--- MATERIAL SHOWN ---

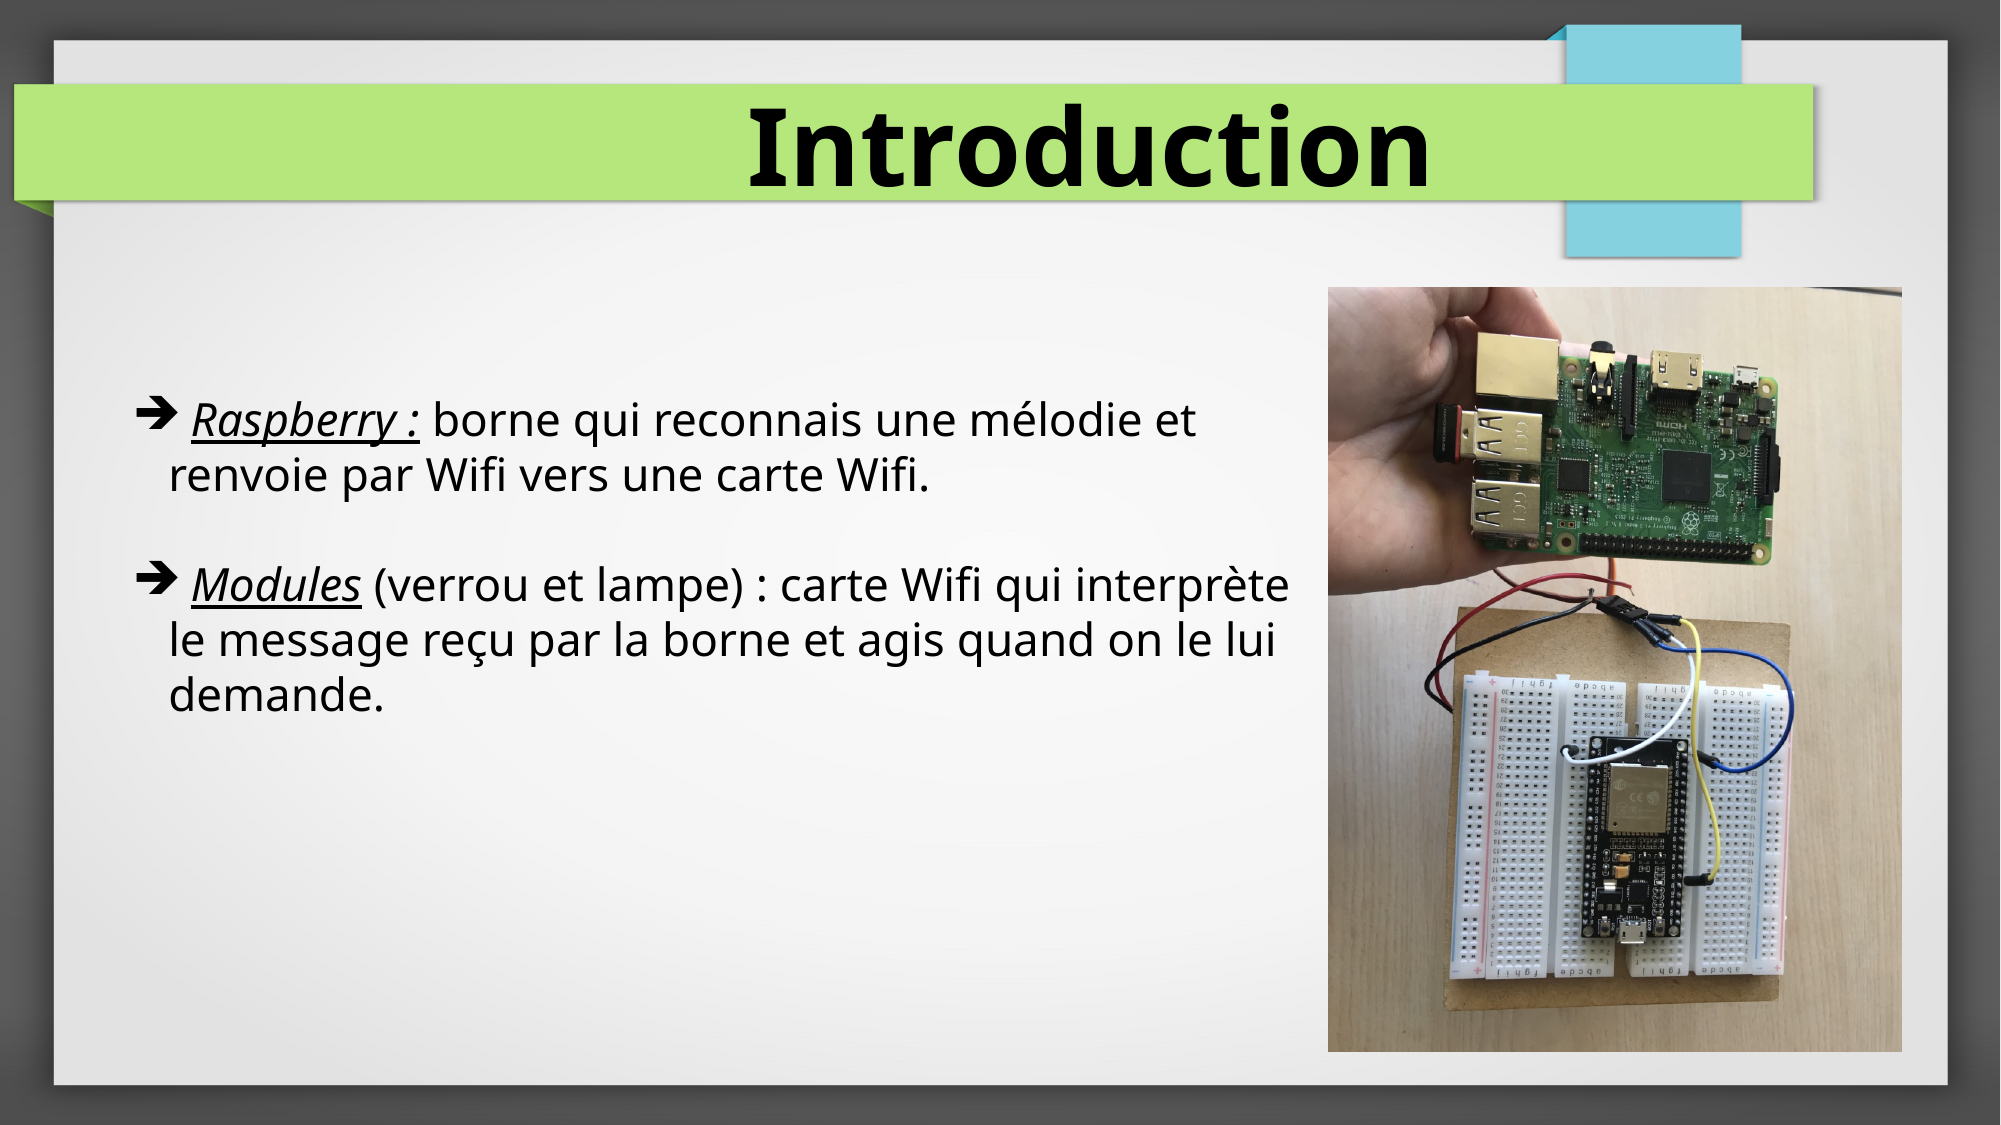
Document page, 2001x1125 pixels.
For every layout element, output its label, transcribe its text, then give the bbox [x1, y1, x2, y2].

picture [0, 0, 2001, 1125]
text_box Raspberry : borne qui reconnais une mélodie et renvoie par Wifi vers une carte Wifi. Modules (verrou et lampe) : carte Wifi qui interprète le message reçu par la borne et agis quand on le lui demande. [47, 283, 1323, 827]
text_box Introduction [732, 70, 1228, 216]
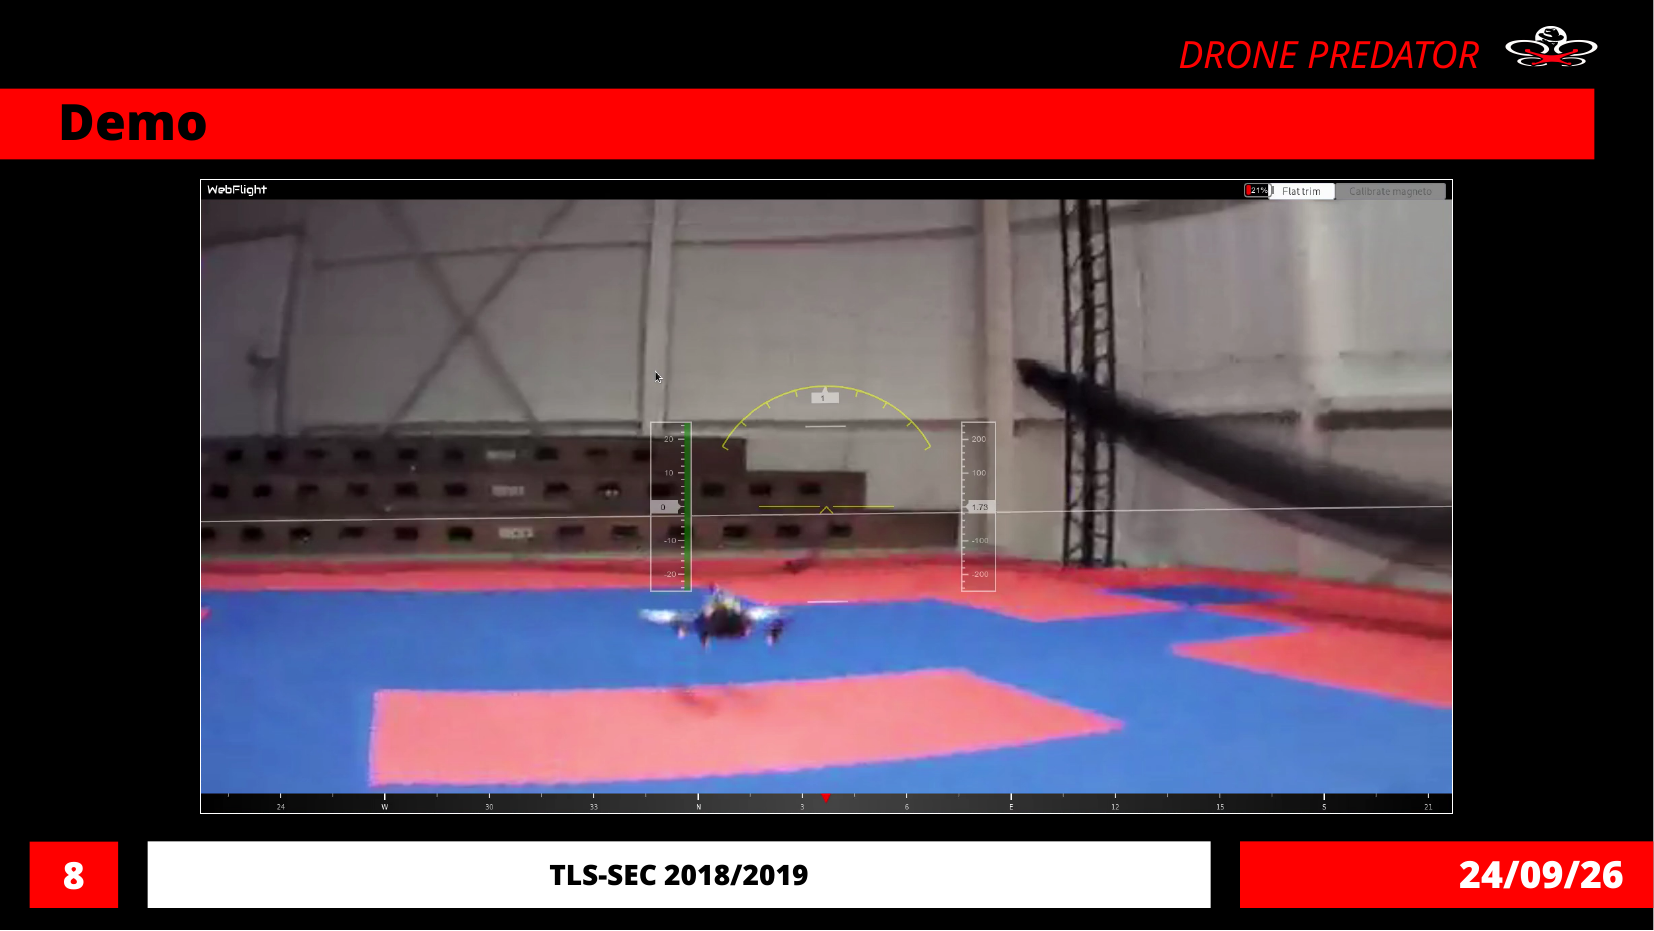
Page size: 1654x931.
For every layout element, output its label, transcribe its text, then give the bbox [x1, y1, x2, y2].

--- GOAL OF THE EXERCISE ---
Copy the material above line for line, keeping every character and space unchanged. Leave out the pictures.

--- RESPONSE TO THIS TASK ---
Document page, 2001x1125 pixels.
For every layout element, output its label, transcribe its text, then give the bbox [x1, y1, x2, y2].

picture [0, 0, 2001, 1125]
text_box Raspberry : borne qui reconnais une mélodie et renvoie par Wifi vers une carte Wifi. Modules (verrou et lampe) : carte Wifi qui interprète le message reçu par la borne et agis quand on le lui demande. [47, 283, 1323, 827]
text_box Introduction [732, 70, 1228, 216]
Page size: 1654x931.
For every layout element, output its label, transcribe its text, then give the bbox [x1, y1, x2, y2].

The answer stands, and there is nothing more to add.